[Start of Attachment]

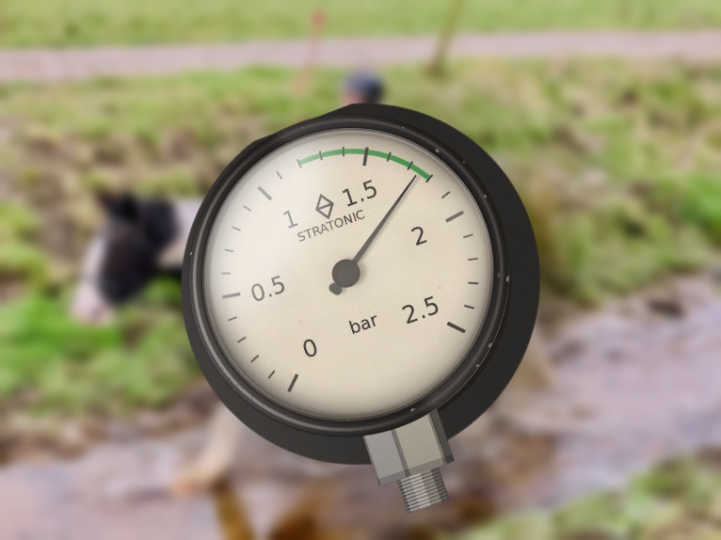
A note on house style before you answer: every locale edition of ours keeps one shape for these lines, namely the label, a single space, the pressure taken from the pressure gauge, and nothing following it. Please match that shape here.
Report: 1.75 bar
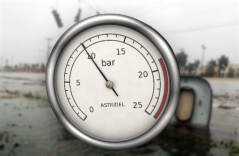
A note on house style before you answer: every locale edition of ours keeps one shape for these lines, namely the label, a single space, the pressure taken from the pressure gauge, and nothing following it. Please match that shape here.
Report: 10 bar
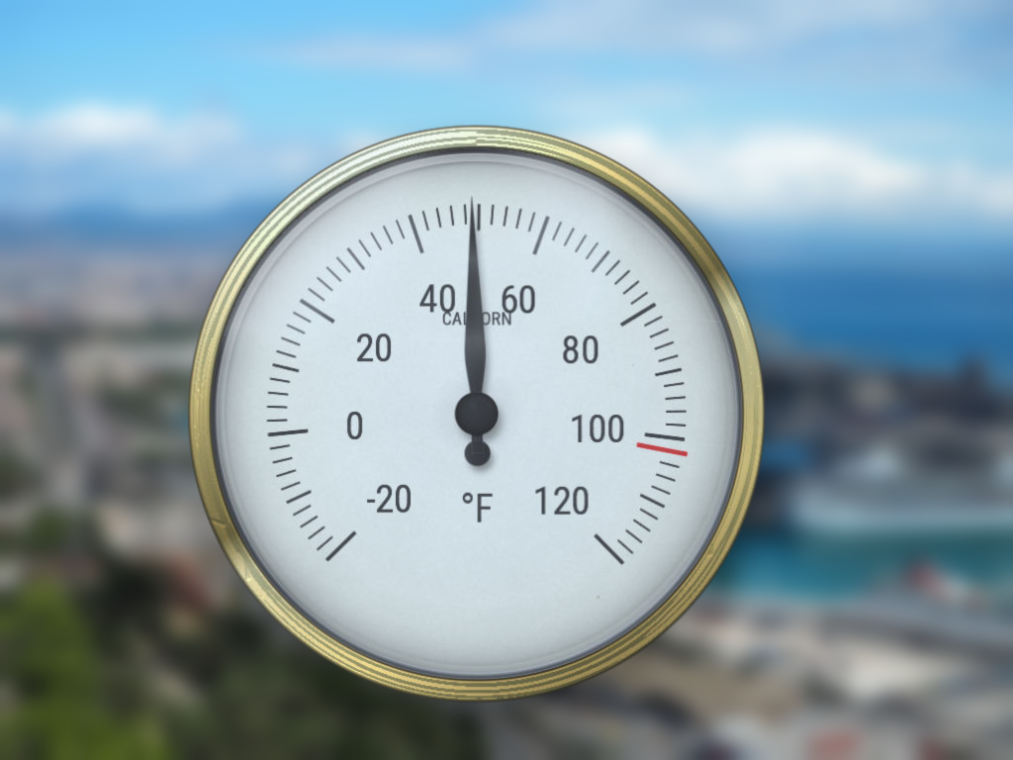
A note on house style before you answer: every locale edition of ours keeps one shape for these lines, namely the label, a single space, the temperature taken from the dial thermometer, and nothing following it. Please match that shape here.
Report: 49 °F
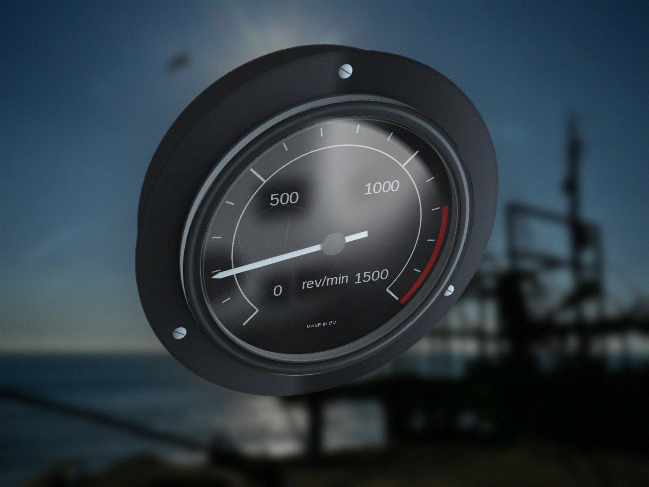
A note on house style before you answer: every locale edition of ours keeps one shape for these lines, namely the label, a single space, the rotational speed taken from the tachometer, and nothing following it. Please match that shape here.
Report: 200 rpm
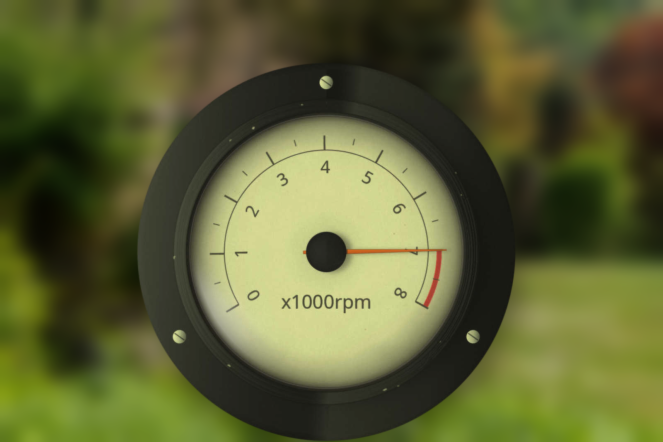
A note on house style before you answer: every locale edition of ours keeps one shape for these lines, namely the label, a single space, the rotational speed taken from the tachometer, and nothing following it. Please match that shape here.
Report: 7000 rpm
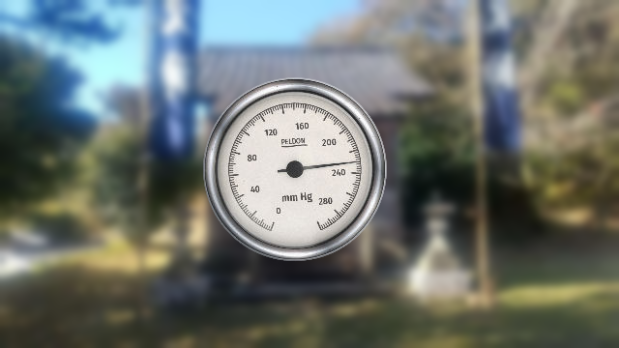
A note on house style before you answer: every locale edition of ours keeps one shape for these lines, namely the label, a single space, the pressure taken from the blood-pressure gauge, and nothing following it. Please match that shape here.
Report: 230 mmHg
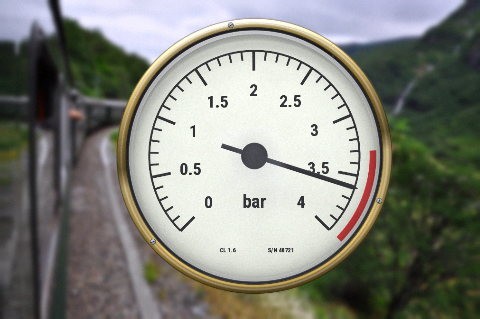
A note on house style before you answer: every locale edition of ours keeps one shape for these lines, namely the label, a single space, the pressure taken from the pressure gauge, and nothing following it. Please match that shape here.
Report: 3.6 bar
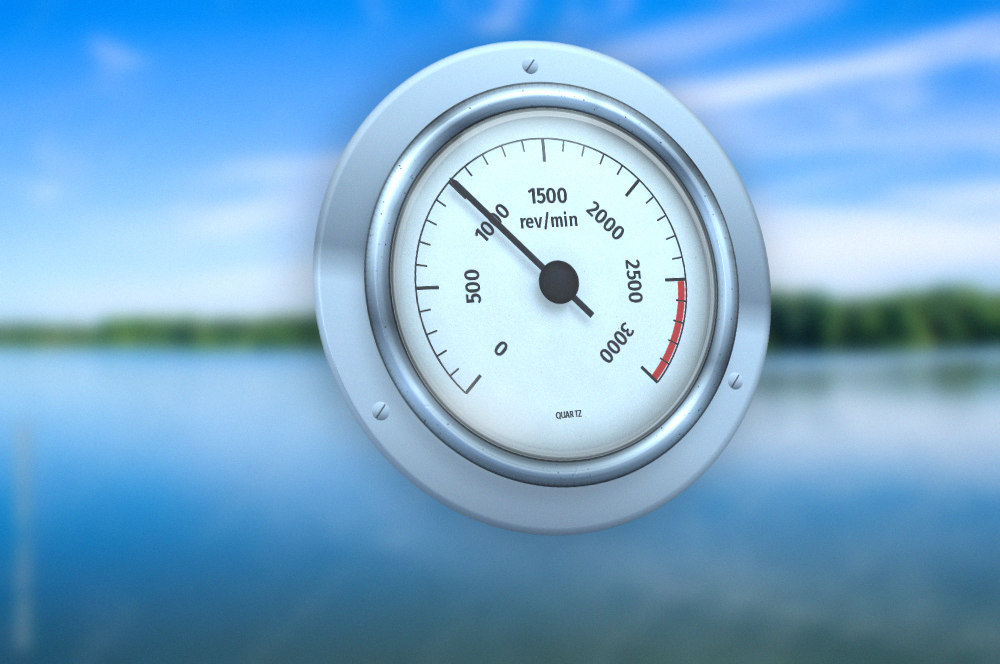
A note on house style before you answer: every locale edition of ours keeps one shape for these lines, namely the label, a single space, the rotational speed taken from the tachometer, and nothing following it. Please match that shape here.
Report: 1000 rpm
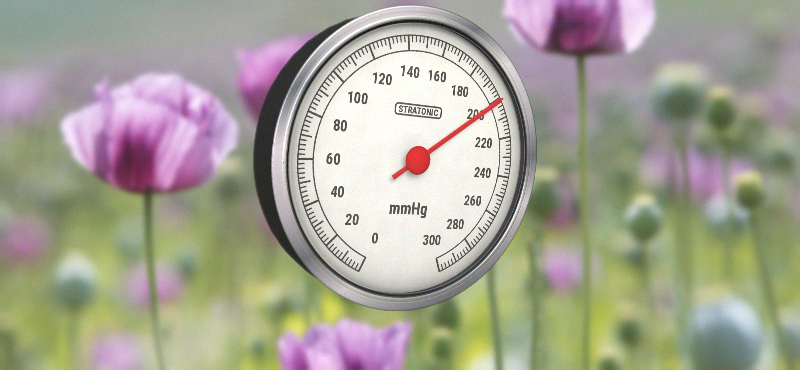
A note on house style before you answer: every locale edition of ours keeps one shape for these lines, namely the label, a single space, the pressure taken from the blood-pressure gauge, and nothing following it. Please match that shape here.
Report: 200 mmHg
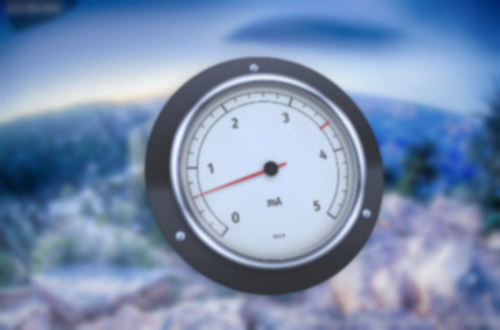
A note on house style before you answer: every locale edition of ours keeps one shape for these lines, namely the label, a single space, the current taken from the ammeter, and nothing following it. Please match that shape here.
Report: 0.6 mA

[End of Attachment]

_Assigned task:_ Reproduce all of the records above word for word, leaving the pictures out of your answer.

_Your response:_
A note on house style before you answer: every locale edition of ours keeps one shape for these lines, namely the label, a single space, the pressure taken from the pressure gauge, and nothing following it. Please match that shape here.
Report: 1.75 bar
A note on house style before you answer: every locale edition of ours keeps one shape for these lines, namely the label, a single space, the pressure taken from the pressure gauge, and nothing following it. Please match that shape here.
Report: 10 bar
A note on house style before you answer: every locale edition of ours keeps one shape for these lines, namely the label, a single space, the temperature taken from the dial thermometer, and nothing following it. Please match that shape here.
Report: 49 °F
A note on house style before you answer: every locale edition of ours keeps one shape for these lines, namely the label, a single space, the rotational speed taken from the tachometer, and nothing following it. Please match that shape here.
Report: 200 rpm
A note on house style before you answer: every locale edition of ours keeps one shape for these lines, namely the label, a single space, the rotational speed taken from the tachometer, and nothing following it. Please match that shape here.
Report: 7000 rpm
A note on house style before you answer: every locale edition of ours keeps one shape for these lines, namely the label, a single space, the pressure taken from the blood-pressure gauge, and nothing following it. Please match that shape here.
Report: 230 mmHg
A note on house style before you answer: every locale edition of ours keeps one shape for these lines, namely the label, a single space, the pressure taken from the pressure gauge, and nothing following it. Please match that shape here.
Report: 3.6 bar
A note on house style before you answer: every locale edition of ours keeps one shape for these lines, namely the label, a single space, the rotational speed taken from the tachometer, and nothing following it. Please match that shape here.
Report: 1000 rpm
A note on house style before you answer: every locale edition of ours keeps one shape for these lines, namely the label, a single space, the pressure taken from the blood-pressure gauge, and nothing following it. Please match that shape here.
Report: 200 mmHg
A note on house style before you answer: every locale edition of ours keeps one shape for these lines, namely the label, a single space, the current taken from the ammeter, and nothing following it. Please match that shape here.
Report: 0.6 mA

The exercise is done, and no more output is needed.